Sample boxes can add a bit of luxury. There was some drama on Twitter with someone somewhat famous complaining about hotel bath amenities. The famous person had never heard of bringing your own shampoo on trips, I guess. But carrying on full size versions of your favorite bath products can be a pain. Check out services like Birchbox (for women) and Birchbox Man. For $10-20/month you get a box of samples, some of which I’ve found are very useful during travel.
You can also get refillable bottles at a local store, and squeeze some of your favorite products into them. I’m partial to Baronessa Cali Tarocco myself, and I refill some hotel-size bottles that I got at a San Luis Obispo hotel to keep the product convenient for travel. You can fit a lot of travel tubes in a quart-size zipper bag.
Donate your swag. Four years ago I wrote about the idea of making better use of some of the giveaways. Cisco Live has a program to donate unwanted event backpacks to Teachers Exchange, and you can donate the shirts and gadgets you don’t need either in the event city or when you get home. (You can probably leave the fidget spinners at the booths though.) And most larger airports have places to donate hotel toiletries to benefit veterans.
Ship your stuff. This works both ways. If you know you’re going to need some heavy stuff like full-size toiletries, hiking boots, aerobics weights, etc, ship them to your hotel (note “c/o Your Name” and your arrival date so the hotel knows what to do with the package). You can also drop ship from Amazon or the like, so your bulk pack of STOK caffeinated shots is waiting for you on arrival. You may want to check with the hotel for any package receiving charges to avoid unpleasant surprises though.

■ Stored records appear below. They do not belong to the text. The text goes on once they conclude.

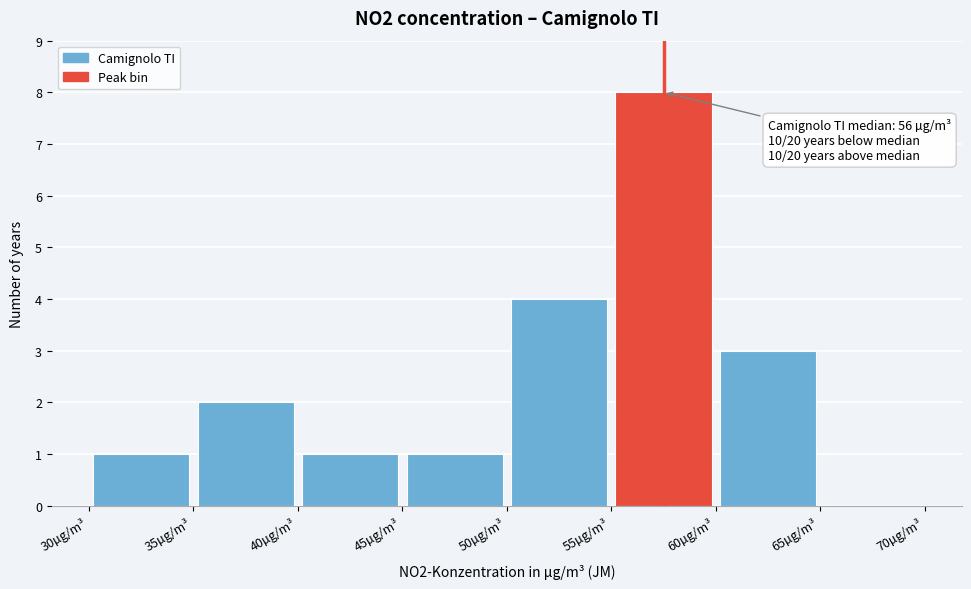

Which range on the x-axis has the tallest bar?

55 to 60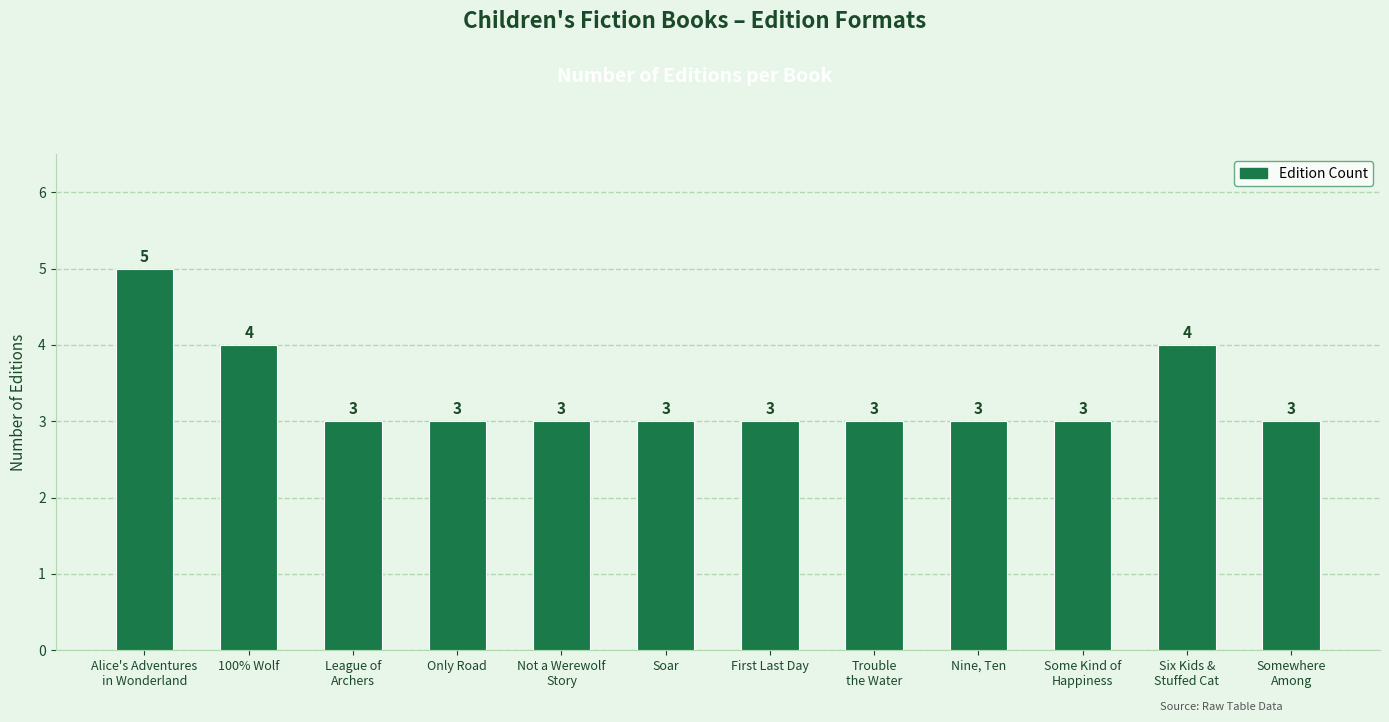

True or false: the data shows 5 at Alice's Adventures
in Wonderland.

True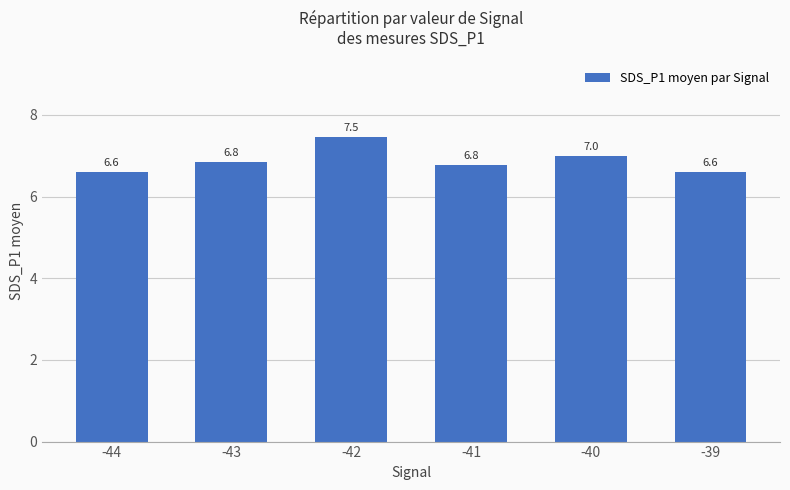

Where is the data nearest to the value 7?

-40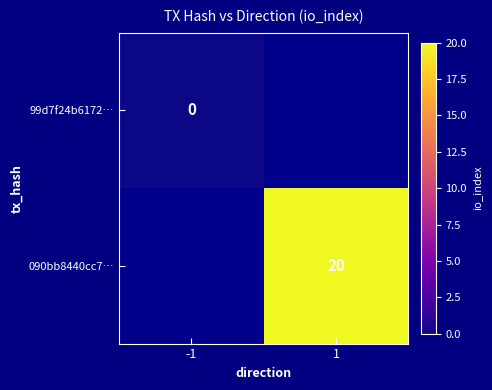

The value of 090bb8440cc7… at 1 is 26. True or false?

False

If you travel light but know you’re coming home with 13 shirts, a hoodie, a Lego set, and a dozen 2600mAh battery chargers, stuff a USPS flat rate box (or three) in the bottom of your suitcase. You can print a label at home and just cancel it later if you don’t use it.
Compress your stuff. Space bags or even large/extra-large zipper bags are great for reducing the space that your clothing requires coming home. It can also keep your unworn clothes from picking up smells and stains from the worn clothes, and you can use an extra bag to stash those hotel toiletries you bring home and never use (that can’t just be me, can it?).
So where do we go from here?
Well, I’m going to Orlando. Hope to see a few of you there.